One single line of code
Whether you have Google Analytics hard-coded on your site or implemented through Google Tag Manager, the code required to track CLV with custom metrics is actually quite simple.
On the receipt page where you include your ecommerce tracking code, you need to include an extra line that sets the order value as a custom metric. With hard-coded Google Analytics, you’ll typically be sending the transaction and items details along with the pageview hit (with enhanced ecommerce), so you just need to update your pageview to include the custom metric.

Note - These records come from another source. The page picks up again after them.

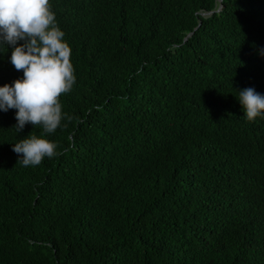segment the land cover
<instances>
[{"label": "trees", "instance_id": "obj_1", "mask_svg": "<svg viewBox=\"0 0 264 264\" xmlns=\"http://www.w3.org/2000/svg\"><path fill=\"white\" fill-rule=\"evenodd\" d=\"M51 4L77 80L38 166L0 111V264H264V0Z\"/></svg>", "mask_w": 264, "mask_h": 264}, {"label": "clouds", "instance_id": "obj_2", "mask_svg": "<svg viewBox=\"0 0 264 264\" xmlns=\"http://www.w3.org/2000/svg\"><path fill=\"white\" fill-rule=\"evenodd\" d=\"M65 36L51 0H0V48H11V64L23 70L21 78L0 85V111L16 109L13 128L18 135L29 123L42 130L41 135L29 134L12 143L24 167L62 154L48 137L62 127L66 117L60 97L77 80ZM236 97L247 121L264 118V94L247 87L239 89Z\"/></svg>", "mask_w": 264, "mask_h": 264}, {"label": "water", "instance_id": "obj_3", "mask_svg": "<svg viewBox=\"0 0 264 264\" xmlns=\"http://www.w3.org/2000/svg\"><path fill=\"white\" fill-rule=\"evenodd\" d=\"M220 1H222V0H220ZM221 9V7L219 8V10ZM199 27V26H198ZM197 29V28H196ZM190 37V35L187 37V38H189Z\"/></svg>", "mask_w": 264, "mask_h": 264}, {"label": "rangeland", "instance_id": "obj_4", "mask_svg": "<svg viewBox=\"0 0 264 264\" xmlns=\"http://www.w3.org/2000/svg\"><path fill=\"white\" fill-rule=\"evenodd\" d=\"M192 34H193V32H191L189 35L191 36ZM189 35H188V36H189Z\"/></svg>", "mask_w": 264, "mask_h": 264}]
</instances>
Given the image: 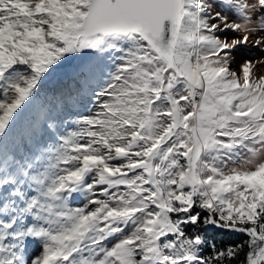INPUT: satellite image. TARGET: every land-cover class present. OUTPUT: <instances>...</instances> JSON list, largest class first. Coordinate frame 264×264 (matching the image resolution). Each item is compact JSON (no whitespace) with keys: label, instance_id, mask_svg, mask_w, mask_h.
I'll return each mask as SVG.
<instances>
[{"label":"snow or ice","instance_id":"1","mask_svg":"<svg viewBox=\"0 0 264 264\" xmlns=\"http://www.w3.org/2000/svg\"><path fill=\"white\" fill-rule=\"evenodd\" d=\"M261 67L264 0H0V264H264Z\"/></svg>","mask_w":264,"mask_h":264},{"label":"trees","instance_id":"2","mask_svg":"<svg viewBox=\"0 0 264 264\" xmlns=\"http://www.w3.org/2000/svg\"><path fill=\"white\" fill-rule=\"evenodd\" d=\"M213 233L217 236L218 239H222L225 242H232L233 240H238L240 237L235 236L234 234L223 232L219 230H212Z\"/></svg>","mask_w":264,"mask_h":264},{"label":"rangeland","instance_id":"3","mask_svg":"<svg viewBox=\"0 0 264 264\" xmlns=\"http://www.w3.org/2000/svg\"><path fill=\"white\" fill-rule=\"evenodd\" d=\"M254 54L259 57L261 55V53L258 50H253ZM251 54V53H248ZM258 71L264 72V67H261L260 69H258Z\"/></svg>","mask_w":264,"mask_h":264}]
</instances>
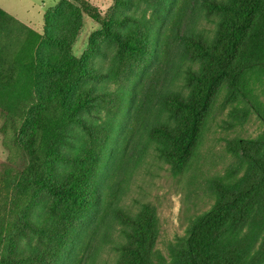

If you’re using Google Tag Manager, you’ll just need to capture the order value with a variable. You may already be doing this, and you likely have the transaction details in the dataLayer. If that’s the case, you can create a dataLayer variable to pull out the order value like below:
Then you can use that variable in whichever tag sends along the transaction (either a pageview tag or an event tag) by adding it to the Custom Metrics section under More settings, like below:
Now that you’re getting the order value as a custom metric, you’ll want that to be associated with a specific user. For that, you’ll need to track a unique ID for each user as a user-scoped custom dimension. My colleague Amanda Schroeder covered the basics of setting up custom dimensions in her post about using custom dimensions to define audiences as well as getting even more advanced by setting up a User ID View.
For the unique ID, you may be able to use a value from your database or CRM for the user.
Once you have those two pieces in place, you can create a custom report like this one:
Remember, the Customer Lifetime Value metric here only includes revenue that occurred during the date range selected. So if a user purchased prior to that period (or after) it won’t be included. I’ve also filtered the custom report shown above to include only rows where Customer Lifetime Value is greater than 0.